The case of Comrade T.

You have to wonder about the vagaries of reputation in a media saturated age, especially when the organs of the mainstream media are run by the left for the benefit of its friends. I think back (or try to) to some of the hot authors on campus when I was a student. If you’re under 50, I think you would almost have to be a student of the era to have a clue who they were. Paul Goodman. Herbert Marcuse. Charles A Reich. Carlos Castaneda. I read them all and more.
I could go on, but I’m killing brain cells trying to dredge these names up from memory. As soon as they died and the machinery that pumped up their reputations was turned off, they became something like nonpersons.
Yesterday’s Wall Street Journal Review section includes Tess Lewis’s account of the career of Victor Serge. But for William Buckley’s citation of Serge’s The Case of Comrade Tulayev in Did You Ever See a Dream Walking? I would never even have heard of Serge.
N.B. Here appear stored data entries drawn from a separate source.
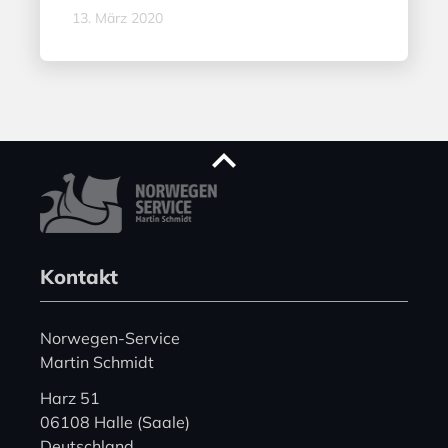
13. März 2020
Kontakt
Norwegen-Service
Martin Schmidt
Harz 51
06108 Halle (Saale)
Deutschland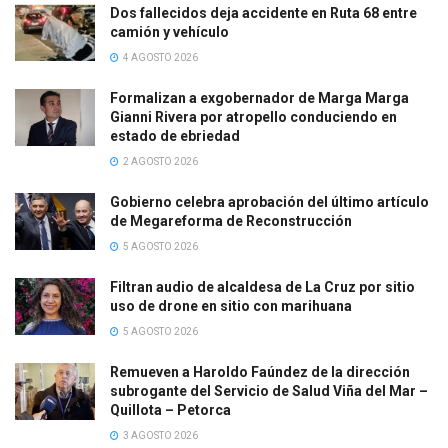
Dos fallecidos deja accidente en Ruta 68 entre
camión y vehículo
4 AGOSTO 2026
Formalizan a exgobernador de Marga Marga
Gianni Rivera por atropello conduciendo en
estado de ebriedad
2 AGOSTO 2026
Gobierno celebra aprobación del último artículo
de Megareforma de Reconstrucción
5 AGOSTO 2026
Filtran audio de alcaldesa de La Cruz por sitio
uso de drone en sitio con marihuana
5 AGOSTO 2026
Remueven a Haroldo Faúndez de la dirección
subrogante del Servicio de Salud Viña del Mar –
Quillota – Petorca
3 AGOSTO 2026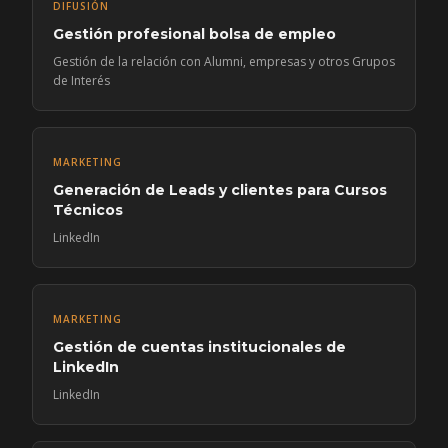
DIFUSIÓN
Gestión profesional bolsa de empleo
Gestión de la relación con Alumni, empresas y otros Grupos
de Interés
MARKETING
Generación de Leads y clientes para Cursos
Técnicos
LinkedIn
MARKETING
Gestión de cuentas institucionales de
LinkedIn
LinkedIn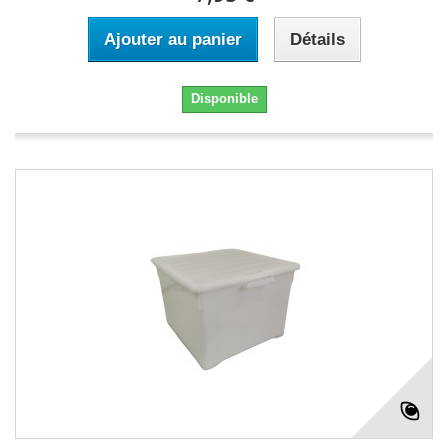
Ajouter au panier
Détails
Disponible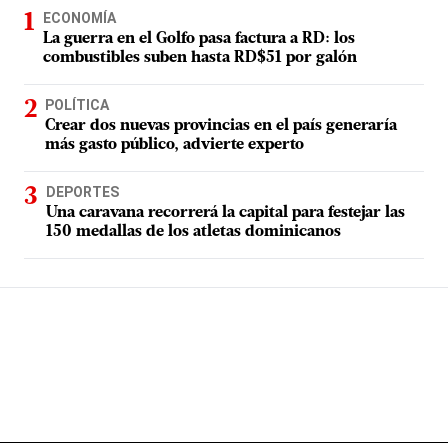
ECONOMÍA
La guerra en el Golfo pasa factura a RD: los
combustibles suben hasta RD$51 por galón
POLÍTICA
Crear dos nuevas provincias en el país generaría
más gasto público, advierte experto
DEPORTES
Una caravana recorrerá la capital para festejar las
150 medallas de los atletas dominicanos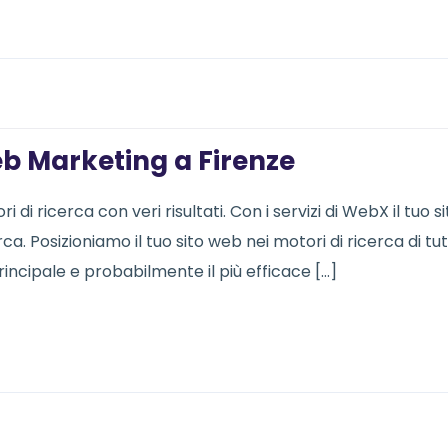
eb Marketing a Firenze
di ricerca con veri risultati. Con i servizi di WebX il tuo si
rca. Posizioniamo il tuo sito web nei motori di ricerca di tutt
rincipale e probabilmente il più efficace […]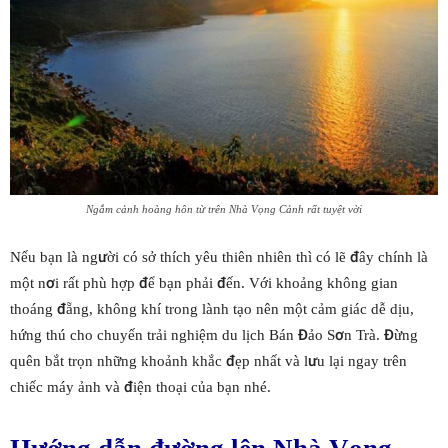
Ngắm cảnh hoàng hôn từ trên Nhà Vọng Cảnh rất tuyệt vời
Nếu bạn là người có sở thích yêu thiên nhiên thì có lẽ đây chính là
một nơi rất phù hợp để bạn phải đến. Với khoảng không gian
thoáng đẵng, không khí trong lành tạo nên một cảm giác dễ dịu,
hứng thú cho chuyến trải nghiệm du lịch Bán Đảo Sơn Trà. Đừng
quên bắt trọn những khoảnh khắc đẹp nhất và lưu lại ngay trên
chiếc máy ảnh và điện thoại của bạn nhé.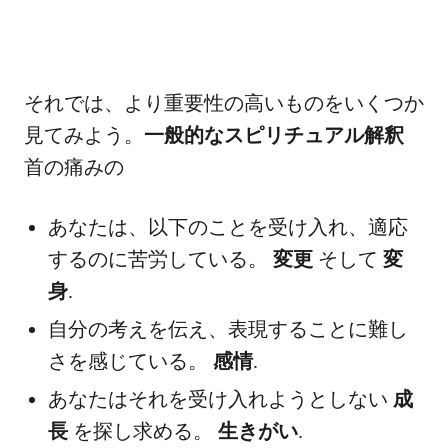
それでは、より重要性の高いものをいくつか
見てみよう。
一般的なスピリチュアル解釈
首の痛みの
あなたは、以下のことを受け入れ、適応
するのに苦労している。
変更
そして
変
身
.
自分の考えを伝え、表現することに難し
さを感じている。
感情
.
あなたはそれを受け入れようとしない
成
長
を探し求める。
生きがい
.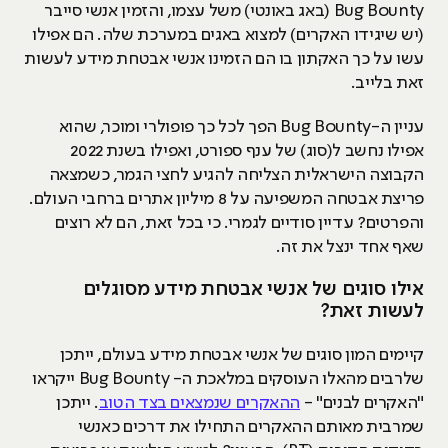
Bug Bounty (באג באונטי) משל עצמו, והזמין אנשי סייבר
(יש שיגידו האקרים) למצוא באגים במערכת שלה. הם אפילו
עשו על כך האקתון בו הם הזמינו אנשי אבטחת מידע לעשות
זאת בלייב.
עניין ה-Bug Bounty הפך לכל כך פופולרי ומוכר, שהוא
אפילו נחשב ל(סוג) של ענף ספורט, ואפילו בשנת 2022
הקבוצה הישראלית הצליחה להגיע לחצי הגמר, כשמצאה
פריצת אבטחה המשפיעה על 8 מיליון אתרים ברחבי העולם.
והפרטים? עדיין סודיים לגמרי. כי בכל זאת, הם לא רוצים
שאף אחד ינצל את זה.
אילו סוגים של אנשי אבטחת מידע מסוגלים
לעשות זאת?
קיימים המון סוגים של אנשי אבטחת מידע בעולם, ייתכן
שלרבים מהאלו העוסקים במלאכת ה- Bug Bounty ייקראו
"האקרים לבנים" -
ההאקרים שנמצאים בצד הטוב
. ייתכן
שמרבית מאותם ההאקרים התחילו את דרכים כאנשי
Lewis remarks in passing that Serge is all but forgotten today. By contrast with Paul Goodman et al., however, Serge’s obscurity is undeserved. Thanks to NYRB Classics, several of Serge’s books (including The Case of Comrade Tulayev, with an introduction by Susan Sontag) have been restored to print. Check out Lewis’s column to see why you might want to make his and their acquaintance.